Start of Block

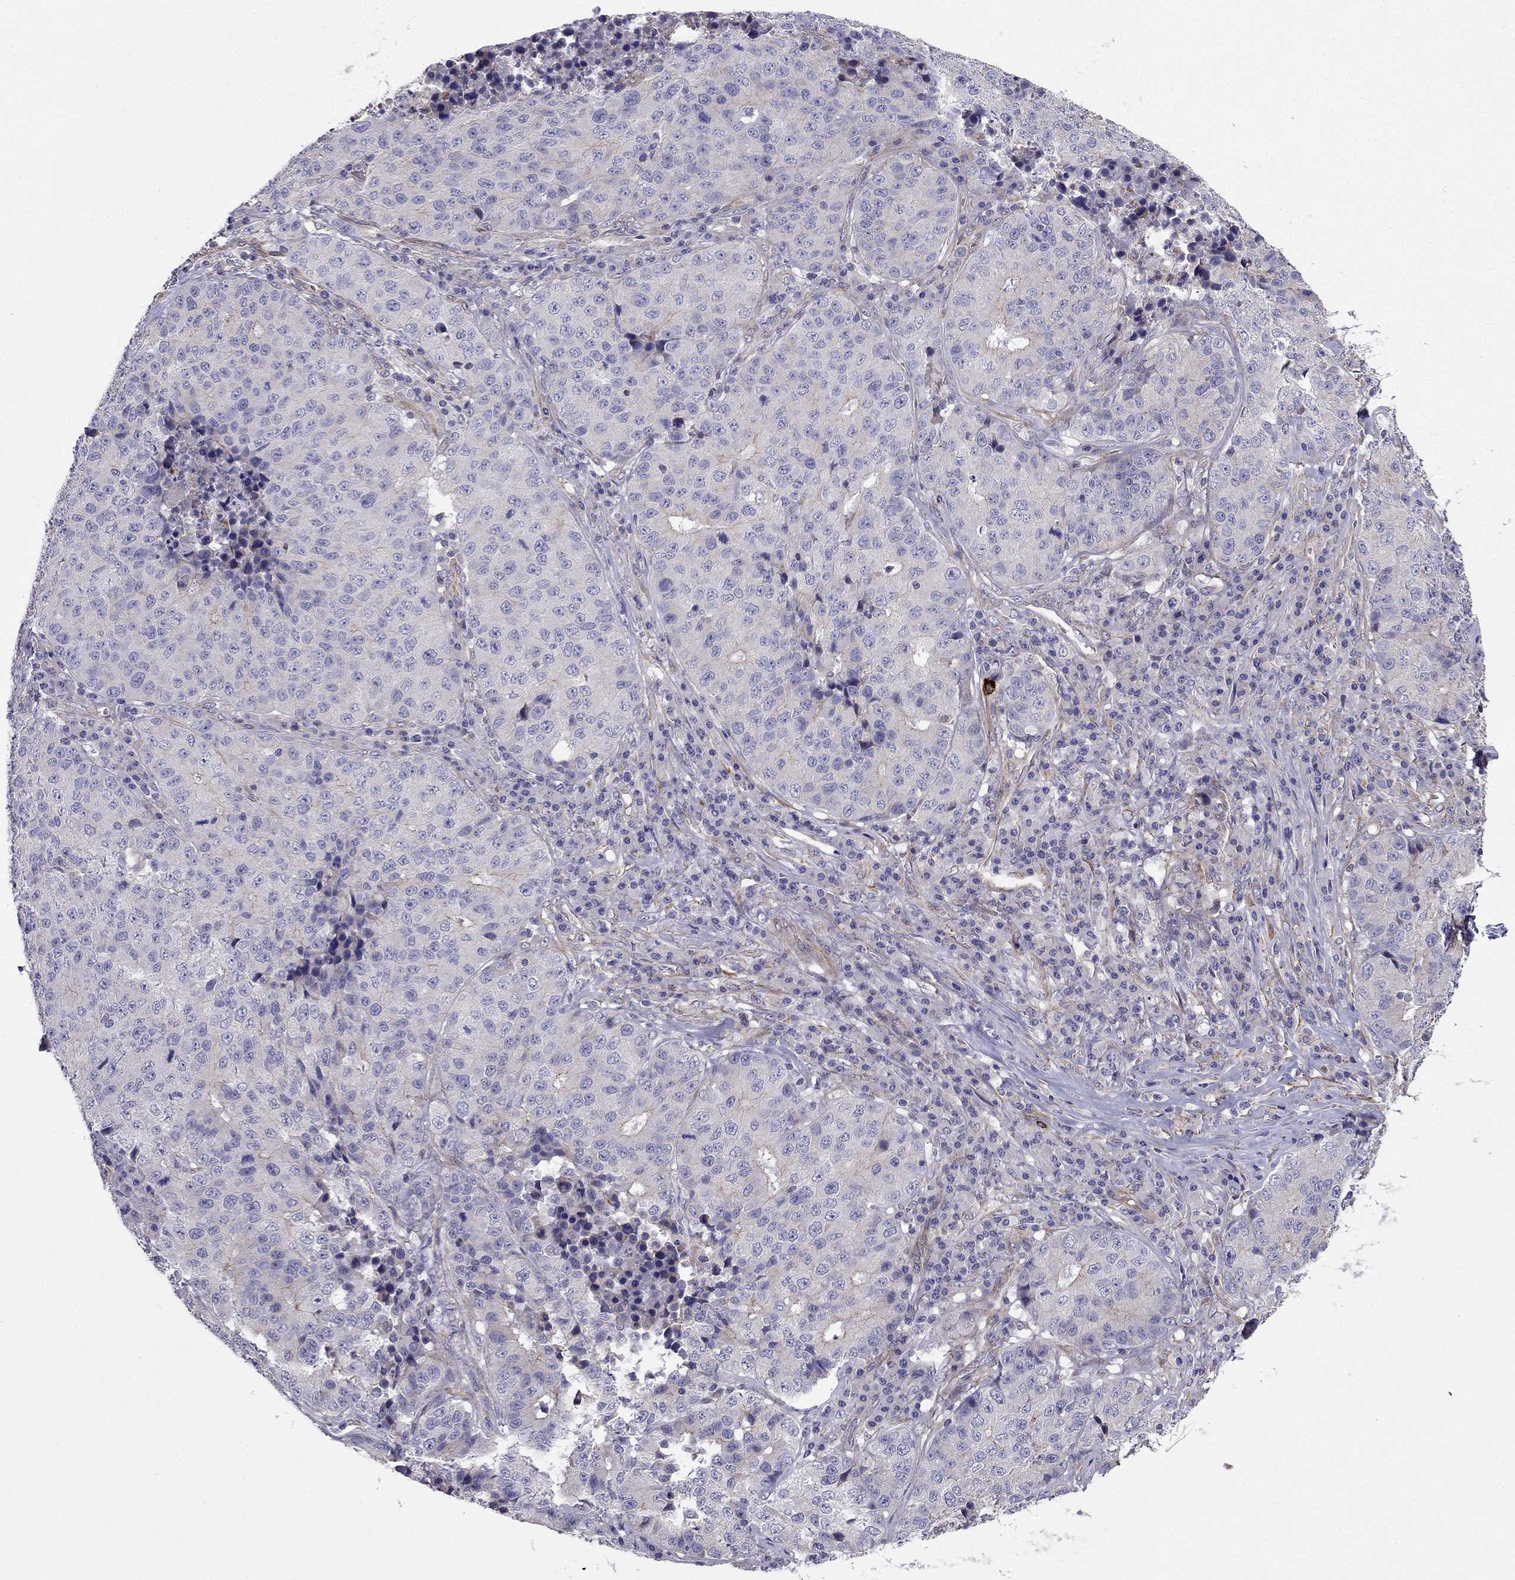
{"staining": {"intensity": "moderate", "quantity": "<25%", "location": "cytoplasmic/membranous"}, "tissue": "stomach cancer", "cell_type": "Tumor cells", "image_type": "cancer", "snomed": [{"axis": "morphology", "description": "Adenocarcinoma, NOS"}, {"axis": "topography", "description": "Stomach"}], "caption": "An image showing moderate cytoplasmic/membranous staining in approximately <25% of tumor cells in stomach cancer, as visualized by brown immunohistochemical staining.", "gene": "ENOX1", "patient": {"sex": "male", "age": 71}}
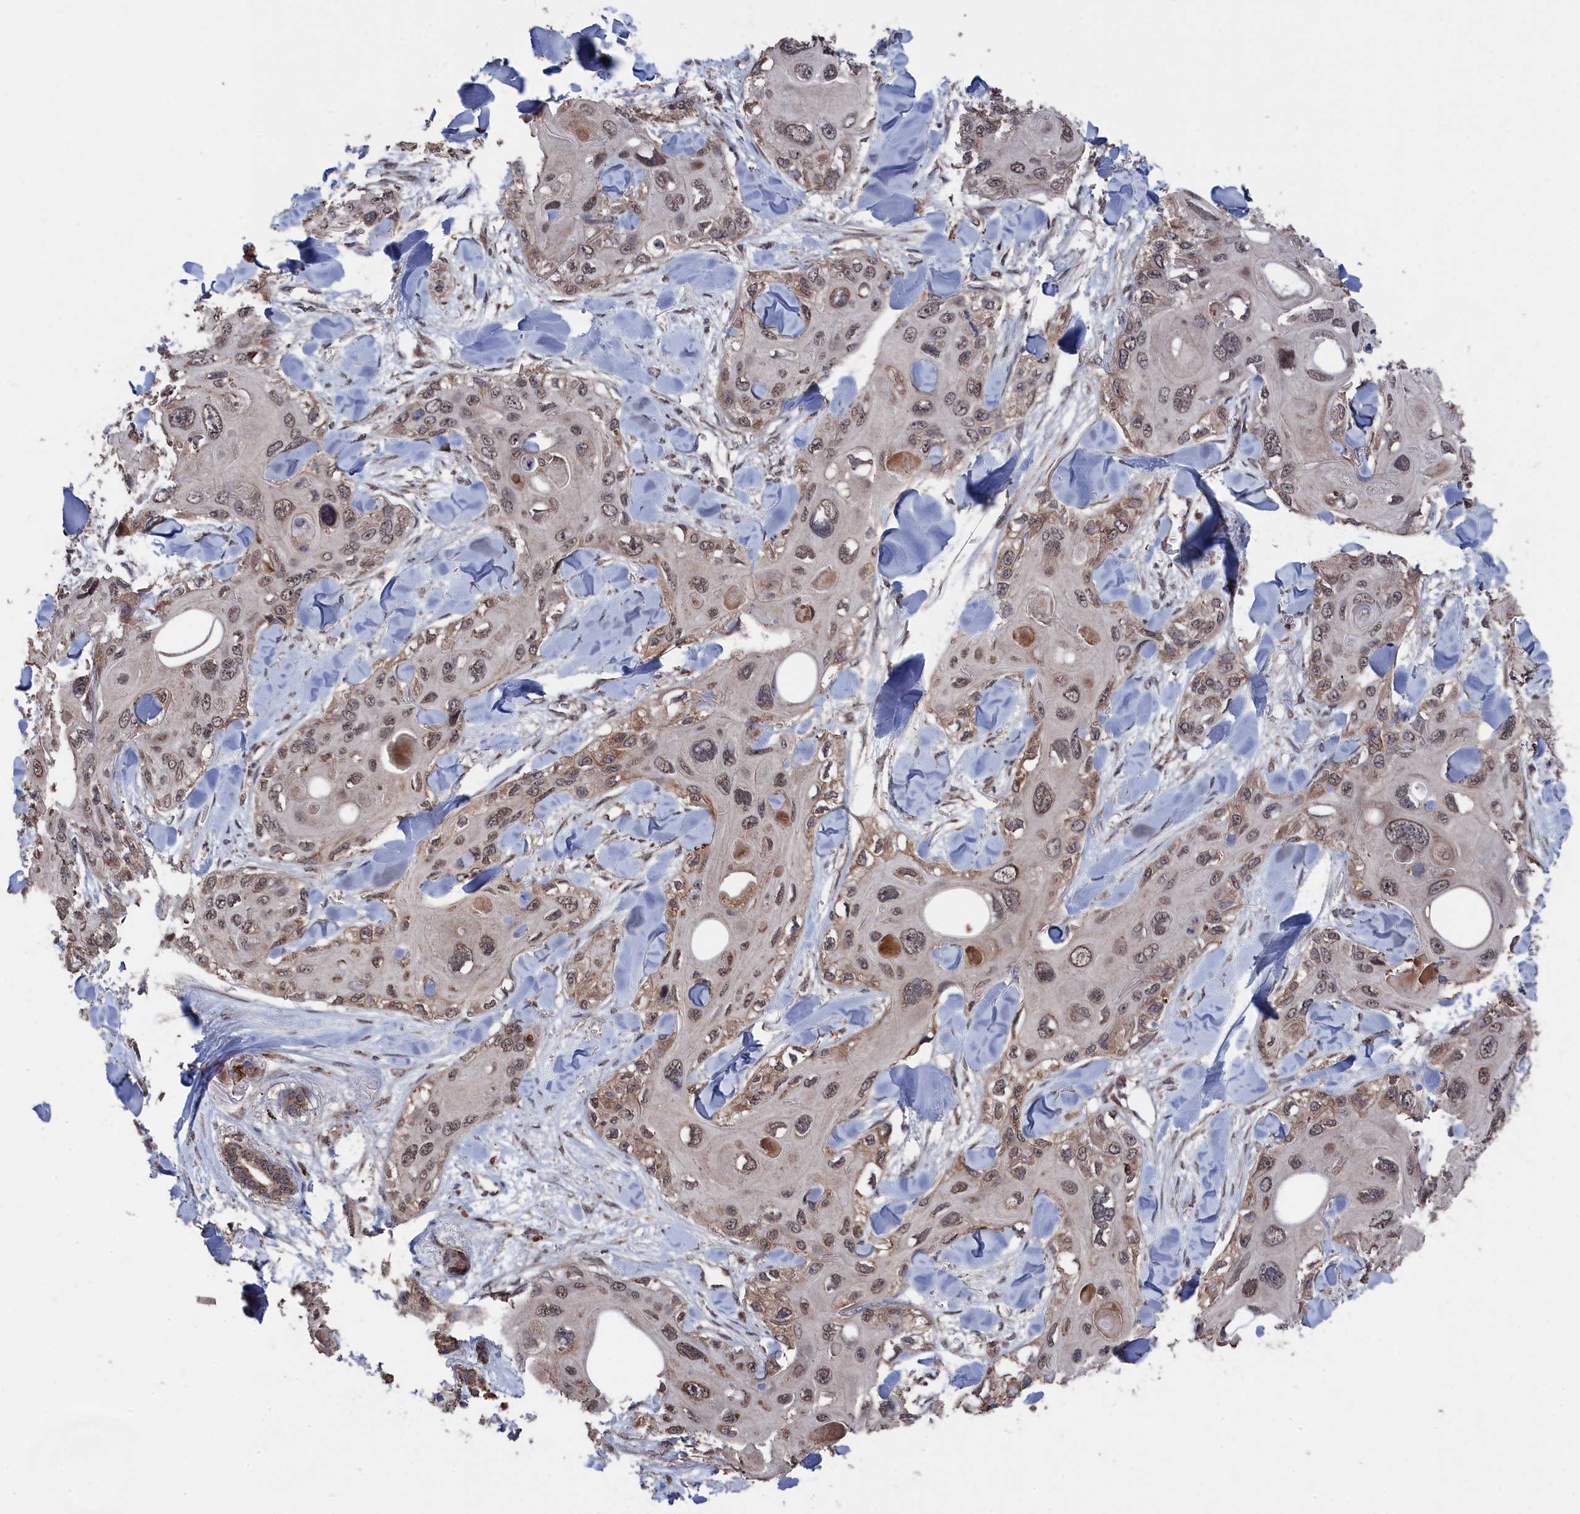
{"staining": {"intensity": "moderate", "quantity": ">75%", "location": "nuclear"}, "tissue": "skin cancer", "cell_type": "Tumor cells", "image_type": "cancer", "snomed": [{"axis": "morphology", "description": "Normal tissue, NOS"}, {"axis": "morphology", "description": "Squamous cell carcinoma, NOS"}, {"axis": "topography", "description": "Skin"}], "caption": "A micrograph of squamous cell carcinoma (skin) stained for a protein displays moderate nuclear brown staining in tumor cells.", "gene": "CEACAM21", "patient": {"sex": "male", "age": 72}}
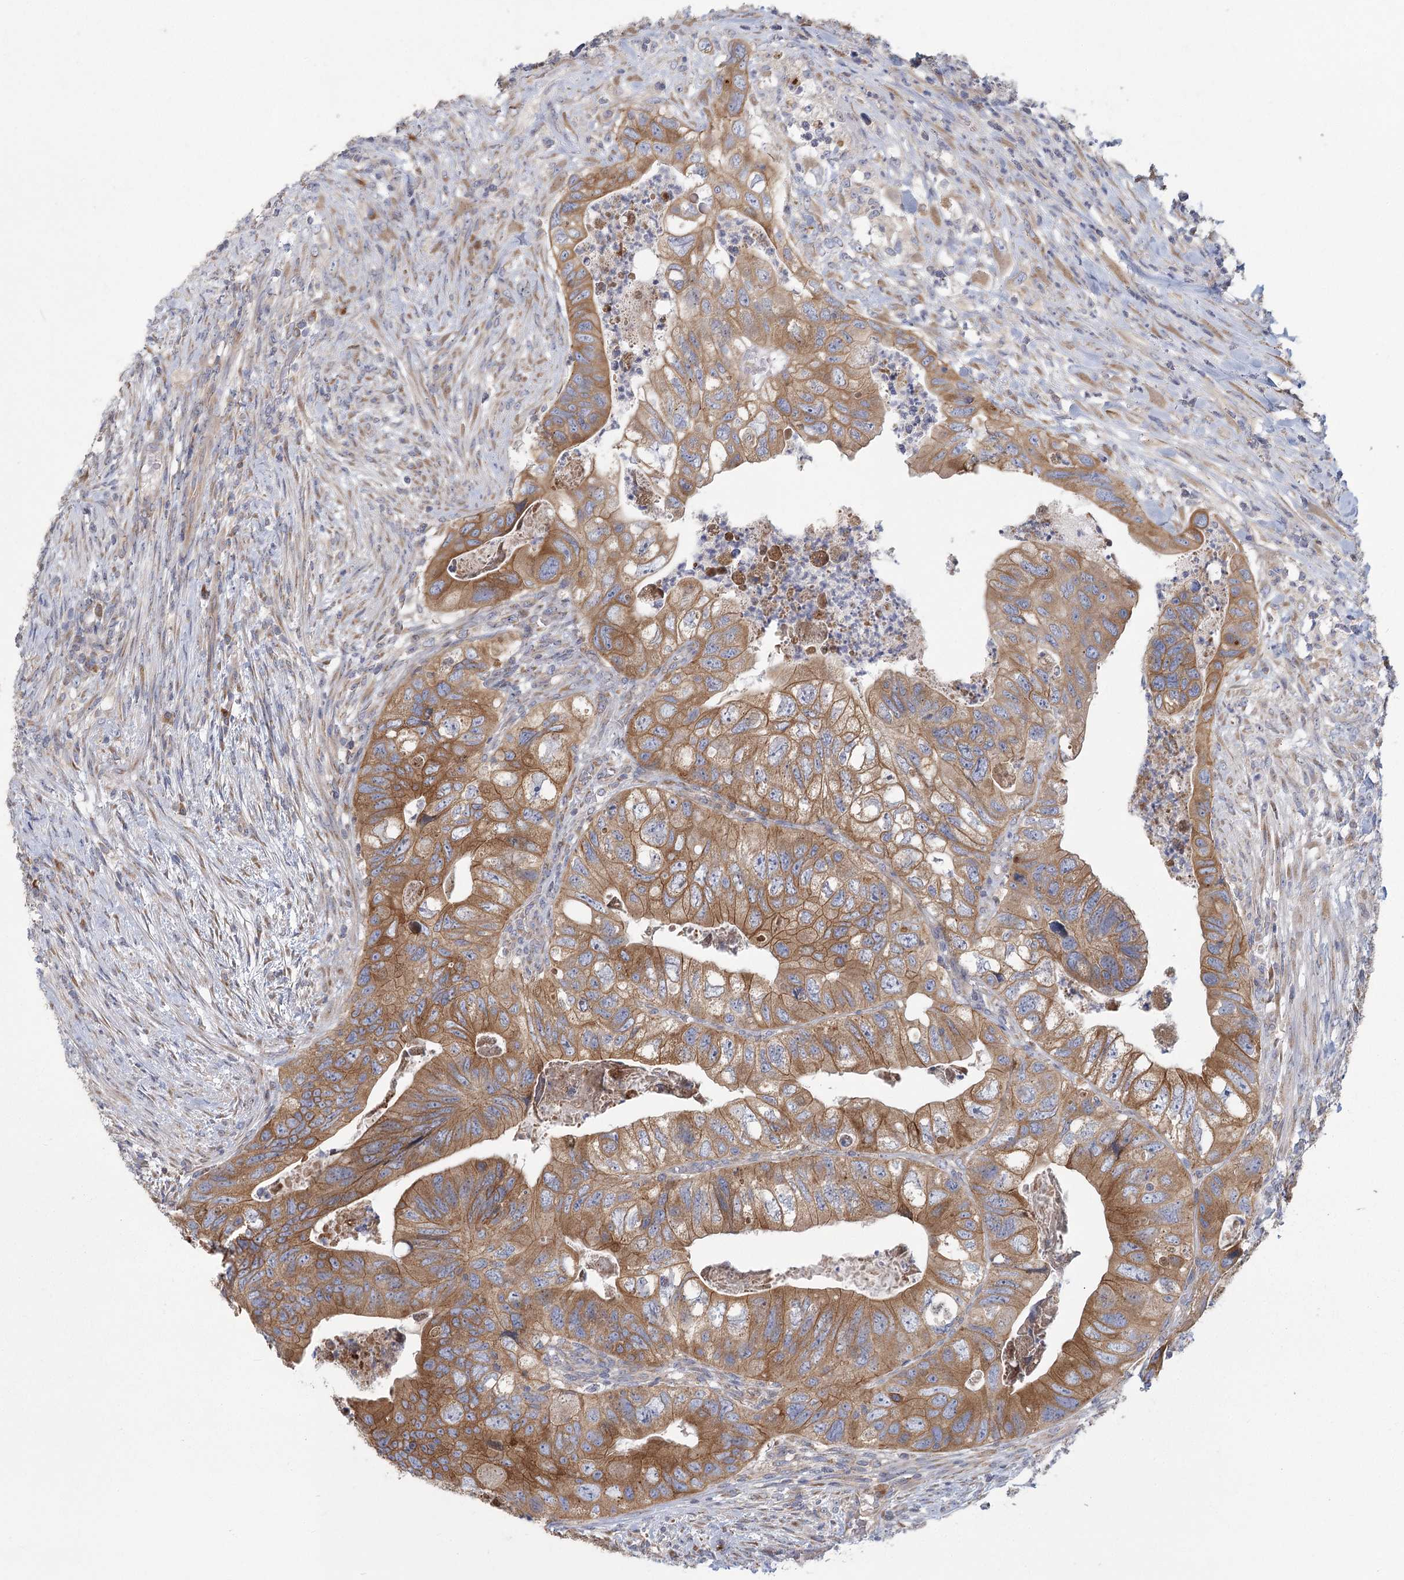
{"staining": {"intensity": "moderate", "quantity": ">75%", "location": "cytoplasmic/membranous"}, "tissue": "colorectal cancer", "cell_type": "Tumor cells", "image_type": "cancer", "snomed": [{"axis": "morphology", "description": "Adenocarcinoma, NOS"}, {"axis": "topography", "description": "Rectum"}], "caption": "Colorectal cancer stained with immunohistochemistry displays moderate cytoplasmic/membranous expression in about >75% of tumor cells.", "gene": "CNTLN", "patient": {"sex": "male", "age": 63}}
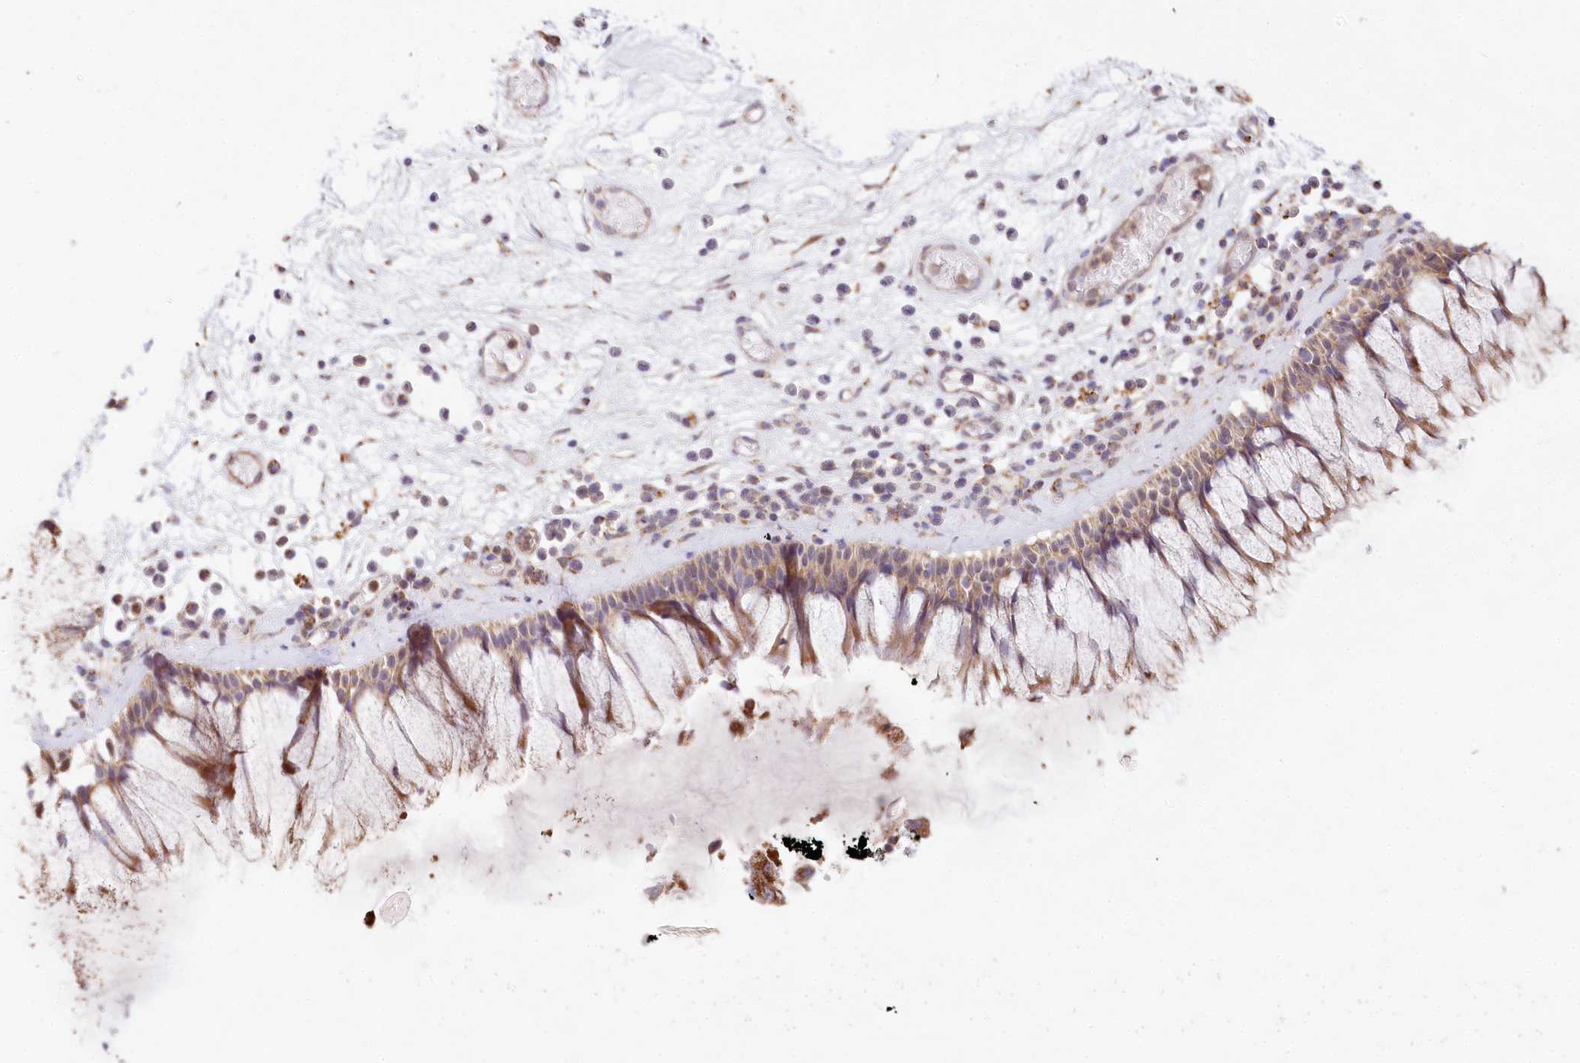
{"staining": {"intensity": "moderate", "quantity": ">75%", "location": "cytoplasmic/membranous"}, "tissue": "nasopharynx", "cell_type": "Respiratory epithelial cells", "image_type": "normal", "snomed": [{"axis": "morphology", "description": "Normal tissue, NOS"}, {"axis": "morphology", "description": "Inflammation, NOS"}, {"axis": "topography", "description": "Nasopharynx"}], "caption": "Brown immunohistochemical staining in benign nasopharynx demonstrates moderate cytoplasmic/membranous expression in approximately >75% of respiratory epithelial cells. (DAB = brown stain, brightfield microscopy at high magnification).", "gene": "TASOR2", "patient": {"sex": "male", "age": 70}}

End of Block

What you need to do: Without the pictures, repeat the listing above exactly.

Exercise answer:
{"staining": {"intensity": "moderate", "quantity": "<25%", "location": "cytoplasmic/membranous"}, "tissue": "stomach cancer", "cell_type": "Tumor cells", "image_type": "cancer", "snomed": [{"axis": "morphology", "description": "Adenocarcinoma, NOS"}, {"axis": "topography", "description": "Stomach"}], "caption": "An image showing moderate cytoplasmic/membranous staining in approximately <25% of tumor cells in stomach cancer, as visualized by brown immunohistochemical staining.", "gene": "ENOX1", "patient": {"sex": "male", "age": 71}}
{"staining": {"intensity": "moderate", "quantity": ">75%", "location": "nuclear"}, "tissue": "skin cancer", "cell_type": "Tumor cells", "image_type": "cancer", "snomed": [{"axis": "morphology", "description": "Normal tissue, NOS"}, {"axis": "morphology", "description": "Squamous cell carcinoma, NOS"}, {"axis": "topography", "description": "Skin"}], "caption": "A micrograph of squamous cell carcinoma (skin) stained for a protein displays moderate nuclear brown staining in tumor cells.", "gene": "CEACAM21", "patient": {"sex": "male", "age": 72}}
{"staining": {"intensity": "moderate", "quantity": ">75%", "location": "cytoplasmic/membranous"}, "tissue": "colorectal cancer", "cell_type": "Tumor cells", "image_type": "cancer", "snomed": [{"axis": "morphology", "description": "Adenocarcinoma, NOS"}, {"axis": "topography", "description": "Rectum"}], "caption": "Colorectal cancer stained with immunohistochemistry displays moderate cytoplasmic/membranous expression in about >75% of tumor cells.", "gene": "CNTLN", "patient": {"sex": "male", "age": 63}}
{"staining": {"intensity": "moderate", "quantity": ">75%", "location": "cytoplasmic/membranous"}, "tissue": "nasopharynx", "cell_type": "Respiratory epithelial cells", "image_type": "normal", "snomed": [{"axis": "morphology", "description": "Normal tissue, NOS"}, {"axis": "morphology", "description": "Inflammation, NOS"}, {"axis": "topography", "description": "Nasopharynx"}], "caption": "Brown immunohistochemical staining in benign nasopharynx demonstrates moderate cytoplasmic/membranous expression in approximately >75% of respiratory epithelial cells. (DAB = brown stain, brightfield microscopy at high magnification).", "gene": "TASOR2", "patient": {"sex": "male", "age": 70}}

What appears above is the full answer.